The story is worse for Texans. Texas’s family coverage is more than $500 higher than the average for the entire country and rose more than 4 percent each year on average between 2010 and 2019. For a family health plan, employees contributed $6,655 per year, which was more than $900 more than the national average for family contribution. That also means the employer is picking up around $14,000 of the costs for a family.
Amid the pandemic, employers looking at health pans didn’t make any drastic moves. Despite rising costs, the pandemic-induced instability meant that most employers didn’t want to change much about their health plans despite, according to the Dallas-Fort Worth Business Group on Health President and CEO Marianne Fazen. “Because it was so uncertain, nobody knew how many employees would be laid off, what changes would be happening, how working from home was going to impact things,” she says. “So senior management pretty much left the benefits department just to continue to manage things as usual without throwing in many dramatic changes, even for next year.”
While premiums rose from 2018 to 2019, they went down in 2020, ranging from 12 to 27 percent less that in previous years. This was due to the pandemic, delayed care, and people avoiding going to the doctor for safety reasons. According to data from actuarial and consulting firm Milliman, routine care was down 37 percent. A Kaiser Family Foundation survey found that 48 percent of respondents deferred medical care this year. For some, missing an appointment might not have much impact, but 11 percent of those studied said their medical condition worsened because of the missed care. The pandemic also caused a 40 to 60 percent reduction in cancer and other screenings, possibly resulting in higher costs and worse outcomes down the road. “What that means is that these people won’t be diagnosed until the stages have already progressed,” Fazen says. “Then, of course, it’s harder to treat, and the survivability is much lower.” Milliman says costs are expected to jump between 6 and 14 percent next year.

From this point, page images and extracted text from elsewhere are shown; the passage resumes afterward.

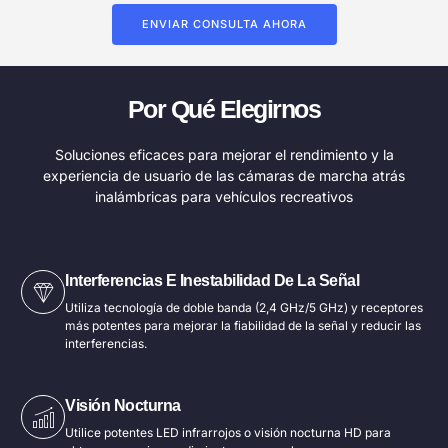
ENVIAR CONSULTA AHORA
Por Qué Elegirnos
Soluciones eficaces para mejorar el rendimiento y la
experiencia de usuario de las cámaras de marcha atrás
inalámbricas para vehículos recreativos
Interferencias E Inestabilidad De La Señal
Utiliza tecnología de doble banda (2,4 GHz/5 GHz) y receptores
más potentes para mejorar la fiabilidad de la señal y reducir las
interferencias.
Visión Nocturna
Utilice potentes LED infrarrojos o visión nocturna HD para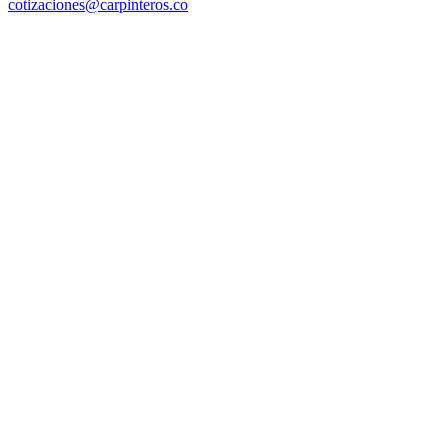
cotizaciones@carpinteros.co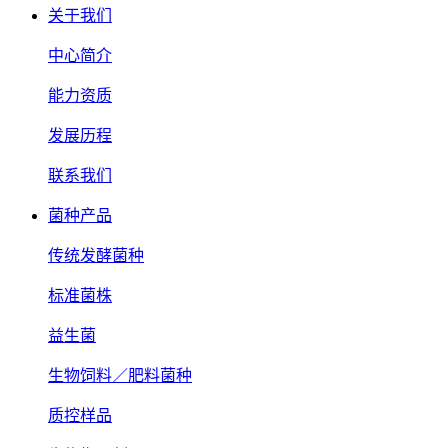
关于我们
中心简介
能力资质
发展历程
联系我们
菌种产品
传统发酵菌种
标准菌株
益生菌
生物饲料／肥料菌种
质控样品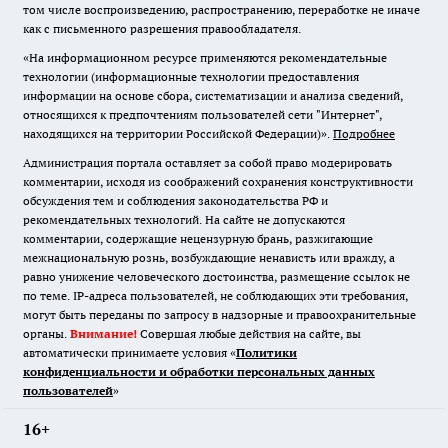
том числе воспроизведению, распространению, переработке не иначе
как с письменного разрешения правообладателя.
«На информационном ресурсе применяются рекомендательные
технологии (информационные технологии предоставления
информации на основе сбора, систематизации и анализа сведений,
относящихся к предпочтениям пользователей сети "Интернет",
находящихся на территории Российской Федерации)».
Подробнее
Администрация портала оставляет за собой право модерировать
комментарии, исходя из соображений сохранения конструктивности
обсуждения тем и соблюдения законодательства РФ и
рекомендательных технологий. На сайте не допускаются
комментарии, содержащие нецензурную брань, разжигающие
межнациональную рознь, возбуждающие ненависть или вражду, а
равно унижение человеческого достоинства, размещение ссылок не
по теме. IP-адреса пользователей, не соблюдающих эти требования,
могут быть переданы по запросу в надзорные и правоохранительные
органы.
Внимание!
Совершая любые действия на сайте, вы
автоматически принимаете условия «
Политики
конфиденциальности и обработки персональных данных
пользователей
»
16+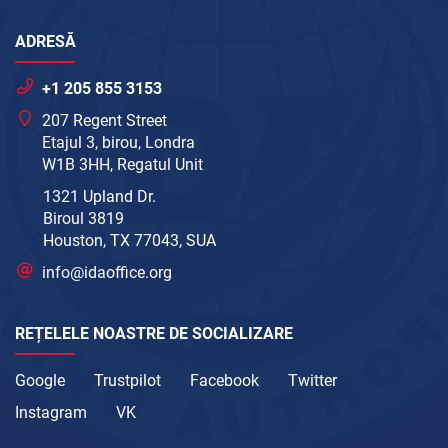
ADRESĂ
+1 205 855 3153
207 Regent Street
Etajul 3, birou, Londra
W1B 3HH, Regatul Unit
1321 Upland Dr.
Biroul 3819
Houston, TX 77043, SUA
info@idaoffice.org
REȚELELE NOASTRE DE SOCIALIZARE
Google
Trustpilot
Facebook
Twitter
Instagram
VK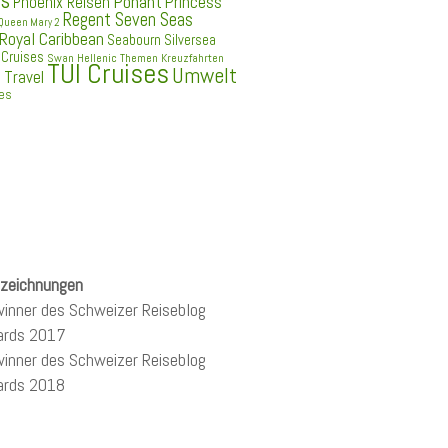
es
Ponant
Princess
Phoenix Reisen
Regent Seven Seas
Queen Mary 2
Royal Caribbean
Seabourn
Silversea
 Cruises
Swan Hellenic
Themen Kreuzfahrten
TUI Cruises
Umwelt
 Travel
ses
zeichnungen
inner des Schweizer Reiseblog
ards 2017
inner des Schweizer Reiseblog
ards 2018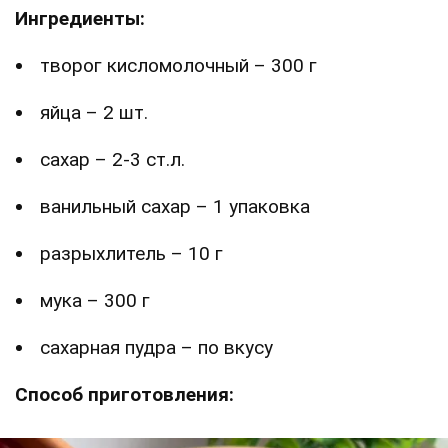
Ингредиенты:
творог кисломолочный – 300 г
яйца – 2 шт.
сахар – 2-3 ст.л.
ванильный сахар – 1 упаковка
разрыхлитель – 10 г
мука – 300 г
сахарная пудра – по вкусу
Способ приготовления:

Economic struggles have tightened budgets in nearly every industry, with salary cuts and raise freezes impacting employees’ finances, but employers are also looking for ways to cut costs. Fazen says employers will continue to look for quality and efficient care for the enormous cost areas of specialty pharmacy, musculoskeletal procedures, and cancer treatment and will also embrace telehealth, which has proven to be both convenient and cost-effective.
Fazen says the employers are working on connecting employees to primary care physicians who can manage care, give patients access to their health information, and guide them to specialists who follow research-based methods to avoid unnecessary treatment and costs. But many practitioners can’t provide that level of care or are incentivized otherwise.

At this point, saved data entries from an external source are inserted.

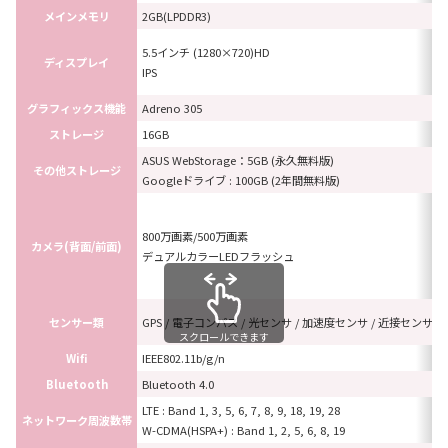
メインメモリ
2GB(LPDDR3)
5.5インチ (1280×720)HD
ディスプレイ
IPS
グラフィックス機能
Adreno 305
ストレージ
16GB
ASUS WebStorage：5GB (永久無料版)
その他ストレージ
Googleドライブ : 100GB (2年間無料版)
800万画素/500万画素
カメラ(背面/前面)
デュアルカラーLEDフラッシュ
センサー類
GPS / 電子コンパス / 光センサ / 加速度センサ / 近接センサ 
スクロールできます
Wifi
IEEE802.11b/g/n
Bluetooth
Bluetooth 4.0
LTE : Band 1, 3, 5, 6, 7, 8, 9, 18, 19, 28
ネットワーク周波数帯
W-CDMA(HSPA+) : Band 1, 2, 5, 6, 8, 19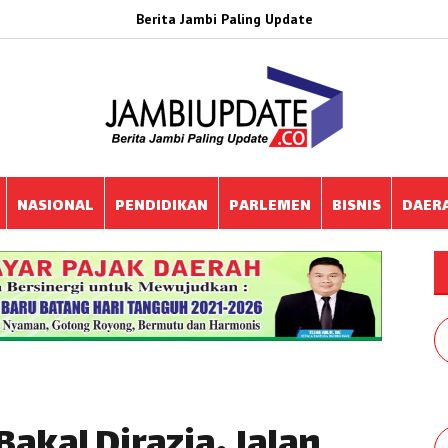
Berita Jambi Paling Update
NASIONAL
PENDIDIKAN
PARLEMEN
BISNIS
DAER
akal Dirazia, Jalan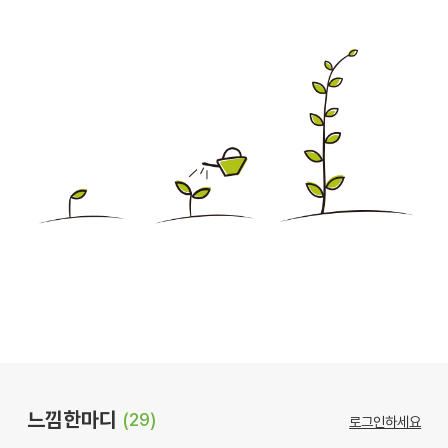
느낌한마디
(29)
로그인하세요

“It’s changing the way healthcare is being delivered. There’s just not going to be a free rein anymore,” Fazen says. “Employers are not going to continue raising their rates for employees. Employers are quite sensitive to that, so they’re working hard to reduce those costs for their employees, which means they’re required to get engaged in routine healthcare and preventive care.”
Even though costs are are likely to go up in 2021, it isn’t all bad news for North Texas. Because the region has several large health systems without any dominant organization, there is greater competition, which can mean better payers and patients. “They’re all competing with each other to be better at managing the costs and delivering high-value care,” Fazen says. “I think that’s a good thing.”